* **Task inputs**:
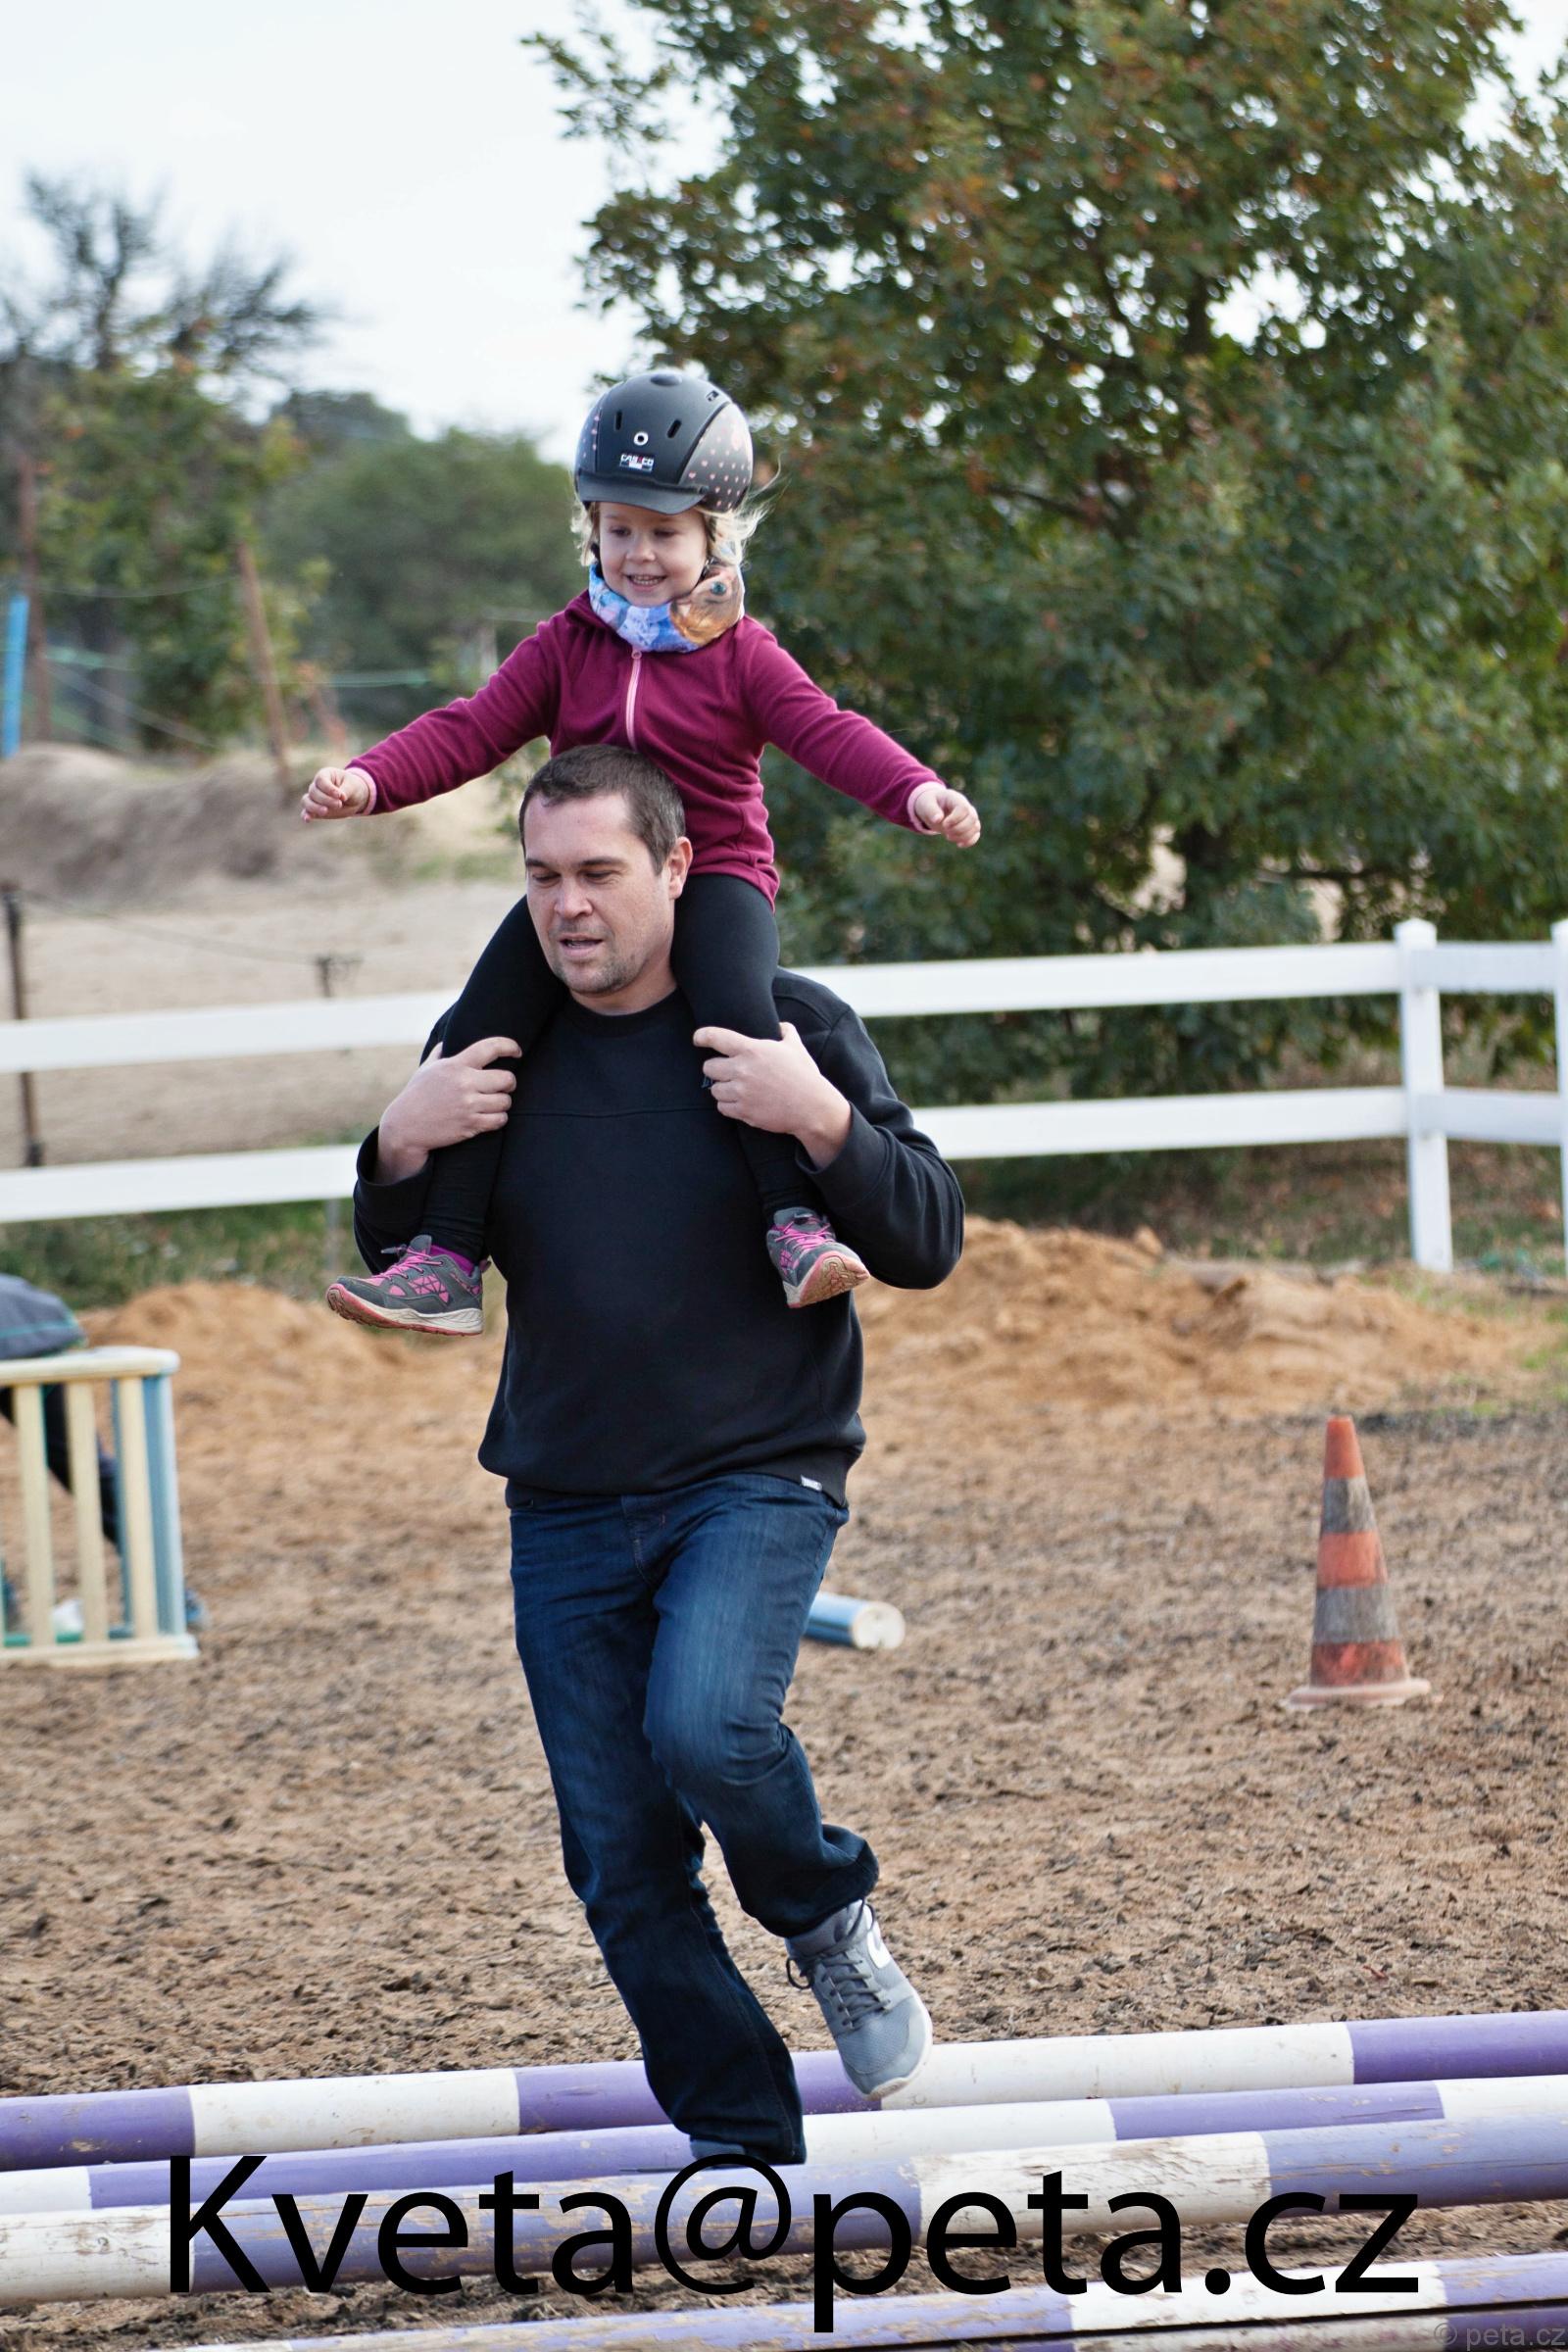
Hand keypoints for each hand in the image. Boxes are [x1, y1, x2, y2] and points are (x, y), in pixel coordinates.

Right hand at [301, 766, 373, 820]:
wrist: (354, 799)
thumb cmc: (353, 788)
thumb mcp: (353, 786)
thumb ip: (345, 790)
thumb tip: (340, 797)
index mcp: (325, 775)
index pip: (321, 780)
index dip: (328, 788)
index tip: (339, 796)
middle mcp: (317, 785)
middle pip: (314, 792)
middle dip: (326, 800)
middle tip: (339, 804)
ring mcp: (314, 798)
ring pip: (306, 801)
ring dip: (314, 807)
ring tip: (325, 812)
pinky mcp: (315, 810)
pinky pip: (306, 812)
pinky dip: (306, 815)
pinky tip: (308, 819)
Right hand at [375, 1036, 521, 1182]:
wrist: (405, 1127)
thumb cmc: (416, 1095)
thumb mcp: (426, 1069)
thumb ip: (440, 1053)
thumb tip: (448, 1041)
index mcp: (455, 1065)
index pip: (490, 1047)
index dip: (510, 1046)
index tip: (517, 1051)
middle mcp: (464, 1083)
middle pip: (507, 1078)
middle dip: (509, 1082)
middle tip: (505, 1085)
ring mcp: (468, 1105)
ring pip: (505, 1101)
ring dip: (503, 1103)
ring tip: (495, 1103)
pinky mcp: (470, 1125)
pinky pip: (499, 1120)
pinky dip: (499, 1119)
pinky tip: (491, 1117)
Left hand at [694, 1023, 852, 1167]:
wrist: (812, 1107)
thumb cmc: (804, 1075)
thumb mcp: (796, 1047)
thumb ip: (786, 1031)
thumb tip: (781, 1025)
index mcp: (752, 1050)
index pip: (716, 1037)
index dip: (702, 1036)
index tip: (697, 1038)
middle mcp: (742, 1070)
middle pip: (708, 1067)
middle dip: (715, 1068)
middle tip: (724, 1070)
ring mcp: (741, 1092)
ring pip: (714, 1089)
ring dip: (722, 1088)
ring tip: (734, 1088)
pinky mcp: (743, 1111)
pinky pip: (722, 1107)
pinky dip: (727, 1105)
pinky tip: (738, 1102)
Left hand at [912, 783, 980, 845]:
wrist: (933, 807)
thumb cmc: (929, 804)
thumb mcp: (926, 804)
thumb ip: (931, 810)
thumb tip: (938, 819)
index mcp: (955, 798)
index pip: (964, 808)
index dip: (955, 819)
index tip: (944, 824)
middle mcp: (966, 806)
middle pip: (972, 818)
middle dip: (959, 829)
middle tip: (945, 830)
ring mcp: (969, 816)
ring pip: (976, 827)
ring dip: (963, 836)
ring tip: (948, 837)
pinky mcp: (969, 826)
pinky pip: (976, 834)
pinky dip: (969, 841)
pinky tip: (959, 844)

* **What is expected**:
From the material above, copy every line that has the word "hand" in it.

* **Written answer**:
Hand keypoints for each hand in the image. Boxes are [x1, y1, x2, y2] and points are (x, y), in pixel coordinates.
Right hand at [301, 766, 373, 820]:
Right hand at [375, 1036, 521, 1182]:
Left hand at [694, 1023, 852, 1167]:
Left hand at [912, 783, 980, 845]:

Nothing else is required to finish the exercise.